Behavioural drift monitoring (control 6). Multi-agent systems can produce emergent behaviours that no individual agent exhibits. Drift monitoring applies to the system-level output, not just to per-agent outputs. The control’s implementation in multi-agent contexts requires a system-level evaluation harness, not just per-agent evaluation.

Vendor pattern coverage

The vendor coverage as of April 2026 favours hierarchical patterns natively across all vendors. Broker-mediated support is uneven; Anthropic’s Managed Agents have the strongest native support, with other vendors requiring deployment-layer implementation to achieve broker-mediated behaviour. Peer-to-peer is generally either explicitly unsupported or discouraged by the vendor’s documentation.

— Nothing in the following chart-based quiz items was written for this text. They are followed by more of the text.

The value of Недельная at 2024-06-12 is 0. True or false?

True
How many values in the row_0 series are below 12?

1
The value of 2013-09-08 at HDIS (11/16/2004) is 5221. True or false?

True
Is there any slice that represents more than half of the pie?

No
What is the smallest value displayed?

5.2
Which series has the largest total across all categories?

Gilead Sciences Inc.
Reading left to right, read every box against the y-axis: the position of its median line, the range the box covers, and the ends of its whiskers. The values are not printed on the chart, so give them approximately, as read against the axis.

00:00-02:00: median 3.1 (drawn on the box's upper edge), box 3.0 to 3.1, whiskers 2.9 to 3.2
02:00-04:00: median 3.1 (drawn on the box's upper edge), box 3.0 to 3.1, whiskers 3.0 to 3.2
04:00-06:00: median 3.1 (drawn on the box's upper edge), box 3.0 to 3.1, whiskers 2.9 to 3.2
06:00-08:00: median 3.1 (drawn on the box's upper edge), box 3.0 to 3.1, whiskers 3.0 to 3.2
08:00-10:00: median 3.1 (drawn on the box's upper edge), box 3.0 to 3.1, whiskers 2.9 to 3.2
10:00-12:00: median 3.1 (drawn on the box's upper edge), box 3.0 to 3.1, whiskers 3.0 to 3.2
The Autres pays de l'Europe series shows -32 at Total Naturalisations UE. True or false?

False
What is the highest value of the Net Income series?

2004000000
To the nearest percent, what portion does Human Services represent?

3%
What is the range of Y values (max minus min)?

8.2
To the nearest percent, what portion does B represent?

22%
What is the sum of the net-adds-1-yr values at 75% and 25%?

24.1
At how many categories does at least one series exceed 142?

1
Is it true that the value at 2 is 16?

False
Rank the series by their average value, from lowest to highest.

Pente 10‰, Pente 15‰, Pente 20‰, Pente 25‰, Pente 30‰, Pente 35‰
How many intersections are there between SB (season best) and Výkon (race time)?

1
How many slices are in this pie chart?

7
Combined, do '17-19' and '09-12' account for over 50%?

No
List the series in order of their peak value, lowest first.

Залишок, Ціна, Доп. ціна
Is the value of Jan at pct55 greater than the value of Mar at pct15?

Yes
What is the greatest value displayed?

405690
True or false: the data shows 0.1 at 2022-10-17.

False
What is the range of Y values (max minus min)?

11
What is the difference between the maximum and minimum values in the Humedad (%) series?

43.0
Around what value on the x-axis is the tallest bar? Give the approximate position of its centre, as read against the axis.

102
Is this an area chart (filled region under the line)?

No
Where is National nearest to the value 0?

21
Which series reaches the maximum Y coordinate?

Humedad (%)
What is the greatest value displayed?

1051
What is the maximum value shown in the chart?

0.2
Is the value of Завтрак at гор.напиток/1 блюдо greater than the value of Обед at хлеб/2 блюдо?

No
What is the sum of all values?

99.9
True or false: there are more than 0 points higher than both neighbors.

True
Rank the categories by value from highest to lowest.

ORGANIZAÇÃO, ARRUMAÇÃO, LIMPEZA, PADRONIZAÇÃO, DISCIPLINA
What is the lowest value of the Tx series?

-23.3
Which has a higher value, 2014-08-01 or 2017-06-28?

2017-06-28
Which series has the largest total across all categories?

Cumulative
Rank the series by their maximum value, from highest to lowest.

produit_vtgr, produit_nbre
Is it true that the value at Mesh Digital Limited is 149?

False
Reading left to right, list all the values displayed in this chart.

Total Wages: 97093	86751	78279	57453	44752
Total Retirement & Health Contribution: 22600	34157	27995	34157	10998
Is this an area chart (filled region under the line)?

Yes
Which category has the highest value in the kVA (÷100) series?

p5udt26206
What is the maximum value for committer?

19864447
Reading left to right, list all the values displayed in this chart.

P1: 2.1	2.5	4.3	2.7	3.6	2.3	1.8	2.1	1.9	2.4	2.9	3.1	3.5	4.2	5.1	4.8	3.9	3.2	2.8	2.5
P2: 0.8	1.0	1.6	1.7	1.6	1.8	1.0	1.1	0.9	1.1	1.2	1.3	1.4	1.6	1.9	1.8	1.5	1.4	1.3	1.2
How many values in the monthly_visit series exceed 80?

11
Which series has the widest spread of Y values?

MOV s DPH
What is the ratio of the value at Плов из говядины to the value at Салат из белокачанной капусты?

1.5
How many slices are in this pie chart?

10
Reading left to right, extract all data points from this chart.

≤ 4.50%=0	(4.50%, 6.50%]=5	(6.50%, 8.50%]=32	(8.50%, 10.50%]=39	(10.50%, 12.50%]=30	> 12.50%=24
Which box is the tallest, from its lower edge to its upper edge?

What this playbook does NOT cover

The playbook addresses architectural pattern selection and the resulting governance properties. It does not address:

• Specific multi-agent frameworks (LangGraph, AutoGen, CrewAI, etc.). Framework selection is downstream of pattern selection; the same pattern can be implemented in multiple frameworks.
• Inter-agent message format standards (MCP, A2A protocol). These affect implementation portability rather than the pattern’s governance properties. The A2A protocol piece (claim AM-050) covers in detail.
• Multi-tenant multi-agent architectures. Enterprise SaaS contexts where multiple tenants’ multi-agent systems share infrastructure introduce additional isolation requirements not covered here.
• Federated multi-agent systems across organisational boundaries. B2B agent-to-agent coordination across legal entities is an emerging pattern with regulatory implications (data-residency, contract-binding, liability allocation) that warrant separate treatment.

The full state of enterprise agentic AI is at /state-of-enterprise-agentic-ai/ (claim AM-040). The cross-agent prompt-injection class that drives the broker-mediated recommendation is at /echoleak-cross-agent-prompt-injection/ (claim AM-045). The 14-field audit-evidence template that operationalises Article 12 across multi-agent paths is at /eu-ai-act-article-12-audit-evidence/ (claim AM-046).

The pattern is not just an architectural decision in 2026. It is the decision that determines whether the deployment is auditable, defensible, and compliant. Choose accordingly.